Just as a cold virus attacks people internally, rust fungi enter bean
plants through their leaves' stomata (or pores) and decimate the plants'
inner cells.
But until plant pathologists looked much closer and used the Cornell Nanofabrication
Facility, little was known about how the fungal cells grew into the stomata.
Cornell researcher Harvey Hoch and his colleagues used silicon to mimic the microscopic
bumps and dips found on bean leaves. They discovered that the fungi grow according
to the plant's own topography. In fact, the stomata's guard cells--features
no more than 500 nanometers in height or about 100 times smaller than the width
of a human hair-signal the location of the stomata to the fungal cells, telling
them where to enter the plant.
It's a tiny discovery made possible by tiny technology, but by nano standards,
the 500 nanometer guard cells are big. In the fast developing world of nanotechnology,
researchers are measuring results in terms of one nanometer (10-9 meters). With
machinery that small, scientists can even play with atoms.
"We can go down and move an atom," confirms NSF's Marvin White, Program Director
of the National Nanofabrication Users Network (NNUN). "You take a very, very
tiny needle and use it like magnet," adds Debbie Crawford, White's colleague.
While the work sounds like a science fiction story, the process may be useful
in creating minuscule transistors.
Other projects include creating nanosensors to find defects in the surface of
silicon chips and building medical probes so small that they won't damage the
tissue.
"The breadth of possibilities is immense," says White, "but we need to allow
more people to build and use these nano-structures."

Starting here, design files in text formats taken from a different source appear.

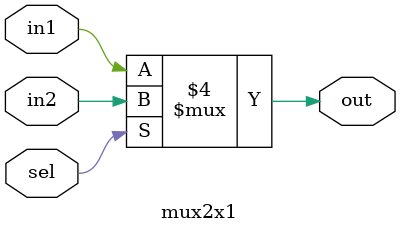
<source format=sv>
`timescale 1ns/1ns
module mux2x1(sel, in1, in2, out);
input sel, in1, in2;
output logic out;
always@(sel, in1, in2)
begin
if(sel == 1'b0)
out = in1;
else
out = in2;
end
endmodule


</source>
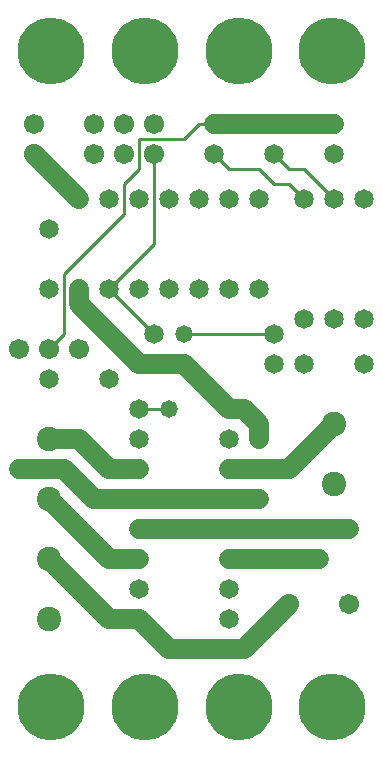
<source format=gbl>
%MOIN*%
%FSLAX25Y25*%
G04 D10 used for Character Trace; *
G04     Circle (OD=.01000) (No hole)*
G04 D11 used for Power Trace; *
G04     Circle (OD=.06700) (No hole)*
G04 D12 used for Signal Trace; *
G04     Circle (OD=.01100) (No hole)*
G04 D13 used for Via; *
G04     Circle (OD=.05800) (Round. Hole ID=.02800)*
G04 D14 used for Component hole; *
G04     Circle (OD=.06500) (Round. Hole ID=.03500)*
G04 D15 used for Component hole; *
G04     Circle (OD=.06700) (Round. Hole ID=.04300)*
G04 D16 used for Component hole; *
G04     Circle (OD=.08100) (Round. Hole ID=.05100)*
G04 D17 used for Component hole; *
G04     Circle (OD=.08900) (Round. Hole ID=.05900)*
G04 D18 used for Component hole; *
G04     Circle (OD=.11300) (Round. Hole ID=.08300)*
G04 D19 used for Component hole; *
G04     Circle (OD=.16000) (Round. Hole ID=.13000)*
G04 D20 used for Component hole; *
G04     Circle (OD=.18300) (Round. Hole ID=.15300)*
G04 D21 used for Component hole; *
G04     Circle (OD=.22291) (Round. Hole ID=.19291)*
%ADD10C,.01000*%
%ADD11C,.06700*%
%ADD12C,.01100*%
%ADD13C,.05800*%
%ADD14C,.06500*%
%ADD15C,.06700*%
%ADD16C,.08100*%
%ADD17C,.08900*%
%ADD18C,.11300*%
%ADD19C,.16000*%
%ADD20C,.18300*%
%ADD21C,.22291*%
%IPPOS*%
%LPD*%
G90*X0Y0D02*D21*X15625Y15625D03*D14*              
X45000Y45000D03*D11*X55000Y35000D01*X80000D01*    
X95000Y50000D01*D15*D03*D13*X105000Y65000D03*D11* 
X75000D01*D14*D03*Y75000D03*D11*X45000D01*D14*D03*
D11*X35000Y65000D02*X45000D01*D14*D03*D11*        
X35000D02*X15000Y85000D01*D16*D03*D13*            
X5000Y95000D03*D11*X20000D01*X30000Y85000D01*     
X45000D01*D14*D03*D11*X75000D01*D14*D03*D11*      
X85000D01*D14*D03*D11*X75000Y95000D02*X95000D01*  
D14*X75000D03*X85000Y105000D03*D11*Y110000D01*    
X80000Y115000D01*X75000D01*D14*D03*D11*           
X60000Y130000D01*X50000D01*D14*D03*D11*X45000D01* 
X25000Y150000D01*Y155000D01*D14*D03*D12*          
X20000Y140000D02*Y160000D01*X15000Y135000D02*     
X20000Y140000D01*D15*X15000Y135000D03*X25000D03*  
X5000D03*D14*X15000Y125000D03*X35000Y155000D03*   
D12*X50000Y140000D01*D14*D03*D13*X60000D03*D12*   
X90000D01*D14*D03*X100000Y130000D03*X90000D03*    
X100000Y145000D03*X75000Y155000D03*X85000D03*     
X110000Y145000D03*X65000Y155000D03*               
X120000Y130000D03*Y145000D03*D16*                 
X110000Y110000D03*D11*X95000Y95000D01*D16*        
X110000Y90000D03*D13*X115000Y75000D03*D11*        
X75000D01*D14*Y55000D03*X45000Y105000D03*D11*     
X35000Y45000D02*X45000D01*X35000D02*              
X15000Y65000D01*D16*D03*Y45000D03*D14*            
X45000Y95000D03*D11*X35000D01*X25000Y105000D01*   
X15000D01*D16*D03*D14*X35000Y125000D03*           
X45000Y115000D03*D12*X55000D01*D13*D03*D14*       
X75000Y105000D03*X15000Y155000D03*X55000D03*      
X45000D03*D12*X35000D02*X50000Y170000D01*         
Y200000D01*D15*D03*D12*X45000Y195000D02*          
Y205000D01*X40000Y190000D02*X45000Y195000D01*     
X40000Y180000D02*Y190000D01*X20000Y160000D02*     
X40000Y180000D01*D14*X15000Y175000D03*            
X45000Y185000D03*X35000D03*X25000D03*D11*         
X10000Y200000D01*D15*D03*Y210000D03*              
X30000Y200000D03*Y210000D03*X40000Y200000D03*     
Y210000D03*D21*X46875Y234375D03*X15625D03*D12*    
X45000Y205000D02*X60000D01*X65000Y210000D01*      
X70000D01*D14*D03*D11*X90000D01*D14*D03*D11*      
X110000D01*D14*D03*Y200000D03*D12*                
X95000Y195000D02*X100000D01*X110000Y185000D01*D14*
D03*X120000D03*X100000D03*D12*X95000Y190000D01*   
X90000D01*X85000Y195000D01*X75000D01*             
X70000Y200000D01*D14*D03*X85000Y185000D03*        
X55000D03*X65000D03*X75000D03*D15*                
X50000Y210000D03*D14*X90000Y200000D03*D12*        
X95000Y195000D01*D21*X109375Y234375D03*X78125D03* 
D14*X45000Y55000D03*D15*X115000Y50000D03*D14*     
X75000Y45000D03*D21*X46875Y15625D03*X78125D03*    
X109375D03*M02*                                   

</source>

For the last year, NSF has been increasing nano-access through NNUN, a ten year
project co-sponsored by the Engineering, Biological Sciences, and Mathematical
and Physical Sciences Directorates.
So far about 1,000 researchers, many from small businesses, have accessed the
Nanonet's Web site and looked at the research going on in NSF-sponsored nanotechnology
hubs-Stanford, Cornell, Pennsylvania State, Howard, and The University of California
at Santa Barbara.
On the Web site, investigators can ask questions, do research or fill out order
forms for future nano projects.
If the project is accepted the scientists either go to the nano-technology hub
themselves, or continue to work remotely. The NNUN was deliberately designed
so that remote users would have first access to the equipment, says Crawford. "We
want this system to enable people from all over the U.S. to use nanoscience."